Иной раз, как мы знаем, сложность литературного процесса заключается и в том, между прочим, что живые, новаторские свойства нашей поэзии причудливо совмещаются с отсталым, пережиточным в пределах одного и того же дарования, быть может, и не представляющего; своим именем вехи в истории поэзии.

* * *

В этом отношении чрезвычайно показательной представляется мне книжка стихов Григория Куренева «Разведка боем», вышедшая недавно в издательстве «Советский писатель».

Хотя по возрасту и по стажу писания стихов Гр. Куренева нельзя назвать начинающим, это его первая книжка.

Биография Гр.
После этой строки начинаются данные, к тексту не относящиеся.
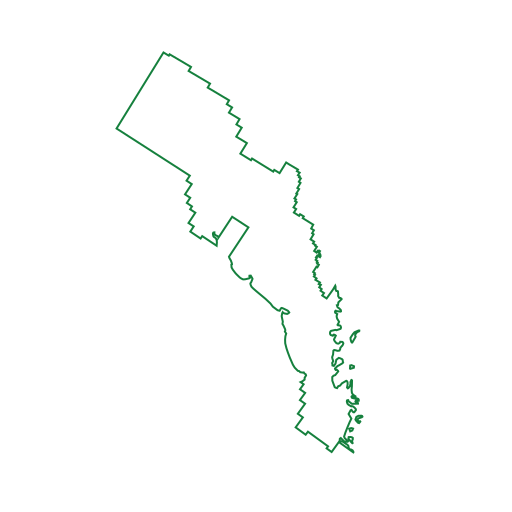 Lake and Peninsula, Alaska, United States of America, rotated 304°
{"feature_id": "52423323B73962947550277", "entity_name": "Lake and Peninsula", "entity_type": "district", "adm_level": 2, "iso_a3": "USA", "parent_name": "United States of America", "parent_adm1": "Alaska", "projection": "albers", "projection_center": [-157.475, 58.272], "detail": "fine", "context": "isolated", "style": "outline", "palette": "green", "viewbox_px": 512, "rotation_deg": 304, "n_neighbors": 0, "source": "geoboundaries", "source_scale": "gbopen_adm2", "svg_char_len": 6141}
<svg xmlns="http://www.w3.org/2000/svg" viewBox="0 0 512 512"><g transform="rotate(304 256 256)"><path d="M176.4,363.5L176.3,367.2L170.1,367.0L170.0,373.3L161.1,373.0L161.0,379.3L148.6,378.9L148.4,385.1L136.1,384.7L135.6,397.1L139.4,397.3L138.5,422.2L136.0,422.1L135.8,428.3L148.1,428.7L147.6,446.5L147.8,446.5L148.3,446.0L148.9,444.6L148.7,442.9L148.1,441.8L148.2,441.3L148.8,440.1L150.2,438.8L150.6,437.5L150.6,431.1L149.2,429.2L149.5,428.7L151.4,427.7L152.5,428.1L151.9,431.3L151.7,431.9L151.7,433.0L153.0,435.6L153.5,435.9L154.0,435.9L154.3,435.4L154.1,434.4L154.6,431.4L155.6,430.0L159.8,428.8L165.2,427.6L170.8,426.5L174.5,426.0L176.8,421.1L181.1,420.7L181.8,421.2L181.5,421.7L180.9,424.0L181.0,424.3L181.4,424.8L184.0,425.0L184.8,424.5L185.4,422.5L185.5,421.1L185.5,420.4L185.3,419.8L185.0,419.2L184.6,419.0L184.4,415.9L184.7,414.4L186.0,412.8L187.1,412.2L188.1,412.9L188.1,413.0L187.4,413.6L187.1,418.0L187.2,418.3L190.6,423.1L191.0,422.9L191.2,422.4L191.3,421.1L190.8,420.5L191.0,419.8L192.0,419.6L192.3,419.7L193.2,421.8L193.4,422.1L193.7,422.0L194.5,421.3L194.7,420.6L194.3,419.0L193.1,417.7L192.2,415.3L192.1,414.9L192.6,414.0L192.9,413.8L193.5,413.9L193.8,414.3L193.6,414.9L194.1,416.7L195.1,417.1L195.3,417.0L195.3,413.8L196.2,412.0L198.6,410.0L201.7,408.3L206.5,405.2L206.7,404.5L206.6,404.4L204.2,404.8L203.6,405.5L200.6,406.7L198.0,406.4L197.6,406.1L197.9,405.0L201.1,403.6L202.6,402.4L203.1,401.4L203.0,400.6L198.4,398.4L197.8,398.4L195.4,398.1L194.1,397.0L191.8,397.1L191.3,395.4L191.3,394.6L191.5,394.3L195.3,389.0L198.3,386.9L200.1,387.2L201.6,388.3L206.3,388.7L206.6,388.3L206.9,386.6L206.1,385.8L206.6,384.6L206.9,384.4L210.3,385.1L211.9,386.0L215.3,387.6L216.4,387.8L216.9,387.2L218.4,385.8L218.6,385.0L218.2,382.7L217.8,381.6L214.9,380.6L211.2,382.1L208.4,382.0L208.0,380.6L209.0,379.9L209.8,379.0L212.1,378.8L213.3,377.1L214.7,375.7L217.4,375.0L220.8,373.1L221.8,373.4L222.5,375.0L222.7,375.9L223.1,376.8L224.3,378.1L225.8,377.9L227.0,377.3L229.4,377.5L229.7,377.7L231.3,377.6L232.5,377.2L233.0,376.3L233.1,375.7L232.0,373.8L230.9,374.0L229.5,373.4L229.2,373.0L228.7,371.4L229.4,368.9L230.0,367.8L230.5,367.3L234.6,366.7L234.7,366.0L234.4,364.5L233.7,364.2L233.2,364.4L232.8,364.2L232.7,363.8L232.3,362.1L232.8,361.0L233.7,360.3L234.9,359.9L235.9,360.1L239.1,363.1L239.4,363.7L239.4,364.1L239.7,364.4L242.9,366.8L243.6,366.7L244.5,366.3L245.3,365.1L245.3,364.3L244.4,362.8L244.5,362.1L247.9,361.7L249.4,358.4L250.2,357.4L251.3,356.4L253.3,355.8L253.3,353.3L253.9,352.7L254.9,352.5L255.3,352.7L255.2,353.4L255.6,354.1L257.1,357.1L257.6,357.4L258.4,356.8L258.7,356.3L259.1,354.2L259.1,352.5L259.3,352.0L260.4,350.6L261.3,351.4L263.6,350.2L268.1,351.1L268.4,350.8L268.4,349.5L267.8,348.4L268.8,346.4L269.8,345.9L272.5,343.7L272.4,343.0L272.3,342.6L271.9,342.2L272.7,340.7L275.2,339.0L275.7,338.3L271.2,338.6L260.3,338.3L260.3,333.0L263.3,333.1L263.3,328.9L265.3,328.9L265.4,325.9L268.4,325.9L268.3,324.8L267.9,324.8L267.8,323.7L269.8,323.8L269.5,318.6L271.3,318.7L271.4,315.4L273.4,315.5L273.4,314.4L274.7,314.4L274.7,312.3L281.0,312.1L281.0,313.2L283.9,313.0L283.9,310.9L285.0,310.9L285.0,309.7L286.2,309.6L286.2,307.6L288.5,307.5L288.4,306.5L290.7,306.5L290.8,309.7L292.0,309.6L291.9,308.5L292.9,308.5L292.8,307.4L293.8,307.4L293.8,306.3L295.8,306.3L295.8,305.3L294.7,305.3L294.7,304.2L292.7,304.3L292.7,301.4L297.7,301.3L297.6,299.2L298.4,299.2L298.3,296.2L300.4,296.2L300.3,291.9L306.2,291.6L306.2,289.8L309.7,289.6L309.6,286.4L314.0,285.9L313.5,273.6L315.5,273.5L315.3,269.2L313.4,269.3L313.2,263.1L317.4,263.0L317.3,259.9L323.4,259.7L323.3,257.7L325.3,257.6L325.2,255.7L330.4,255.6L330.3,254.5L335.6,254.3L335.5,252.3L341.5,252.0L341.5,250.0L345.4,249.8L345.3,247.7L346.5,247.7L346.4,245.6L349.5,245.6L349.2,242.5L351.1,242.5L350.5,232.7L350.4,228.7L337.9,229.2L337.6,223.0L335.6,223.1L334.6,198.2L332.6,198.3L332.1,185.8L344.5,185.3L343.9,172.9L354.4,172.4L354.1,166.2L360.3,165.8L359.7,153.4L365.8,153.1L365.5,146.9L370.0,146.6L368.6,121.8L373.2,121.5L371.7,96.7L376.4,96.4L374.9,71.6L373.3,71.7L373.0,65.5L283.7,69.1L285.6,156.2L279.6,156.3L279.7,162.5L267.4,162.7L267.5,168.9L261.3,169.0L261.3,175.2L257.9,175.3L258.0,181.5L245.6,181.6L245.7,187.8L239.5,187.9L239.5,200.3L242.4,200.3L242.5,217.6L245.4,216.0L247.2,214.5L248.3,212.7L248.3,210.3L248.6,209.6L249.7,208.4L250.8,207.6L251.7,207.6L252.3,208.3L251.1,209.1L250.6,210.7L251.0,213.3L250.5,214.3L250.1,214.6L275.2,214.3L275.5,233.7L240.3,234.0L239.4,235.2L238.2,237.7L236.5,240.0L235.7,240.7L235.1,240.4L233.0,242.0L232.7,242.4L231.7,244.4L230.3,248.5L229.9,250.2L229.1,254.6L229.1,256.5L229.4,258.4L230.6,260.0L233.4,262.6L234.1,263.1L234.7,263.1L235.4,261.9L236.0,261.6L236.8,262.6L235.6,265.1L235.1,265.9L231.4,266.7L230.7,266.6L229.9,266.8L229.1,267.7L228.0,269.4L227.5,271.9L227.0,275.9L225.8,287.7L224.7,294.6L223.4,298.3L223.1,304.2L223.8,306.2L224.1,306.3L225.3,306.0L227.1,306.1L227.4,306.5L227.8,308.3L228.4,312.6L228.4,313.2L227.8,315.1L226.8,315.0L225.4,314.2L224.2,311.5L224.1,310.1L224.3,309.6L223.3,309.7L220.7,310.8L220.2,311.2L216.5,315.0L214.5,315.9L213.6,317.8L211.5,321.2L210.5,322.0L209.5,322.2L208.6,324.4L206.0,325.2L202.9,326.9L199.9,329.1L196.5,332.9L193.9,336.3L190.7,340.8L186.5,347.4L185.1,350.5L184.2,354.9L184.7,356.1L184.4,357.7L185.5,360.0L186.2,360.7L185.7,361.8L185.7,363.4L185.0,364.3L182.3,364.4L180.7,365.4L178.0,364.5L176.4,363.5ZM238.1,383.1L237.9,384.0L238.1,384.2L244.3,383.8L245.0,383.6L245.3,382.9L246.1,382.3L246.5,382.2L248.8,382.3L250.3,382.9L250.8,383.4L251.5,383.6L252.0,383.3L251.9,383.0L251.3,382.5L247.9,380.3L245.1,380.0L241.0,380.1L239.5,381.3L238.1,383.1ZM174.8,433.8L175.1,434.9L177.0,435.1L177.2,434.6L176.1,433.7L176.9,431.8L178.5,431.6L181.5,433.9L182.3,434.1L182.7,433.5L182.6,432.8L180.8,430.3L178.8,429.2L176.0,429.9L175.5,430.9L174.8,433.8ZM155.0,438.8L154.5,441.3L156.3,439.0L158.0,438.8L159.3,438.0L159.4,437.2L158.9,435.7L157.7,434.1L156.3,434.7L155.0,438.8ZM215.2,396.9L215.2,397.3L218.1,399.6L219.4,398.9L218.9,396.2L217.9,395.3L215.2,396.9ZM164.9,429.9L163.3,432.2L165.2,433.4L167.2,433.0L166.8,431.5L166.0,430.6L164.9,429.9Z" fill="none" stroke="#15803d" stroke-width="2"/></g></svg>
Куренева в какой-то мере типична для людей его поколения: учился, работал на заводе, воевал, был ранен, на фронте стал писать стихи, потом Литературный институт в Москве, много ездил по стране в качестве корреспондента разных газет и журналов. Долго жил на целине – на Алтае, в Казахстане, плавал с рыбаками в Черном море, летал с гражданской авиацией рыбной разведки и сельскохозяйственной помощи (подкормка озимых с воздуха). Были годы, когда Куренев жил в Москве в общей сложности два-три месяца.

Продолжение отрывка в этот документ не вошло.